Hard-hit PME changes board structure
NETHERLANDS - The €21bn metal scheme PME has decided to change its governance structure as a result of the financial crisis which reduced its cover ratio to 84% last year.
Scheme officials have refuted claims in the Dutch media suggesting pensions regulator DNB has ordered the pension fund to change its governance structure as DNB officials felt the board lacked sufficient oversight on its assets.
The industry-wide pension fund for metal workers said in a statement it will scale down its board to one layer and abolish its separate committees for pensions and asset management.
Its 13-strong board will also be downsized and will meet more frequently, "increasing the strike power of the pension plan", it added.
According to the metalworkers' pension scheme, the move was directly triggered by the financial crisis as the pressure is said to have offered a "unique stress test, showing how the governance could be improved".
"Aside from the observations of De Nederlandsche Bank (DNB), we had already started drawing up a plan for the improvement of our asset management, and our grip on it," officials claimed.

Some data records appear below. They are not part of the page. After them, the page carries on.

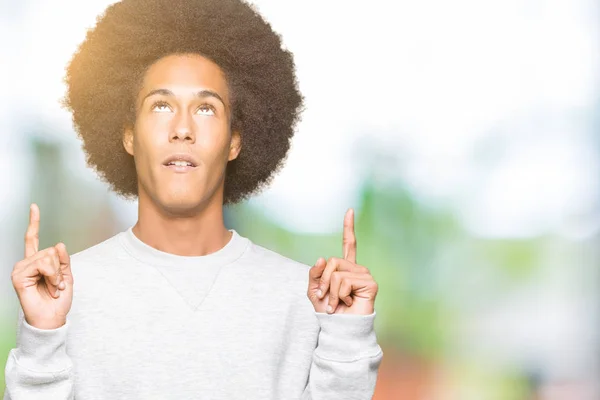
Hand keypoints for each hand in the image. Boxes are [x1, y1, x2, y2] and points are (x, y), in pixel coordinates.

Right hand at [11, 204, 73, 329]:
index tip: (34, 206)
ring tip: (52, 288)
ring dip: (56, 275)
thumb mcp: (66, 277)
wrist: (52, 318)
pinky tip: (47, 288)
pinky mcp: (18, 275)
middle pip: (50, 250)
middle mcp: (26, 263)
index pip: (33, 238)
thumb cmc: (57, 301)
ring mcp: (20, 269)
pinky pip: (43, 265)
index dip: (33, 222)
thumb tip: (58, 243)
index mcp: (37, 262)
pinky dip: (51, 277)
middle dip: (59, 269)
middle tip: (56, 286)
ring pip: (48, 257)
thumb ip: (63, 260)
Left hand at [307, 208, 377, 314]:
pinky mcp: (370, 283)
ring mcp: (364, 275)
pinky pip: (344, 282)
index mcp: (345, 268)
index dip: (348, 227)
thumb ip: (315, 274)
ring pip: (336, 274)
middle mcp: (357, 269)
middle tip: (327, 298)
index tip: (350, 210)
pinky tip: (348, 303)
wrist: (340, 329)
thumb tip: (323, 258)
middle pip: (331, 262)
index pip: (349, 244)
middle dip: (324, 282)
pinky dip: (340, 295)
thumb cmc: (329, 311)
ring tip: (338, 303)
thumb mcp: (314, 290)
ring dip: (332, 292)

PME said its plan for improvement focuses on increasing the boards' grip on the asset management, improving its risk management and increasing its independent expertise on asset management.

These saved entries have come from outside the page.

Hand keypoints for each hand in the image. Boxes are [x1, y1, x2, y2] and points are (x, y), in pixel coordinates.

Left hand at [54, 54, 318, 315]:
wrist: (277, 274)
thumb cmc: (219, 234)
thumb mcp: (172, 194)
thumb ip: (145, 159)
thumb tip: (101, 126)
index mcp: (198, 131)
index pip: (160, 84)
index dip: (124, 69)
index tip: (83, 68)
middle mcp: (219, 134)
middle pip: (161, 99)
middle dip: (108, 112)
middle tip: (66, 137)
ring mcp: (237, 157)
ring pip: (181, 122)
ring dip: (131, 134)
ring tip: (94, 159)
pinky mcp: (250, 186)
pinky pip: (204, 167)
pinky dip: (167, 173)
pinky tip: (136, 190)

It added: "Although in our opinion the legally required expertise is already available within the board, we are further increasing the collective knowledge on investment."
The asset management of the scheme has been outsourced to €60bn asset manager Mn Services for the past three years. Officials at Mn Services were unavailable for comment at the time of publication.
As part of the improvement process, scheme officials said an in-house independent risk manager has been appointed, as well as a director of asset management to head a team of investment experts.
PME's funding ratio - still 135% at the end of 2007 - dropped to 84% at the end of February 2009, but had recovered to 100% by the end of November 2009.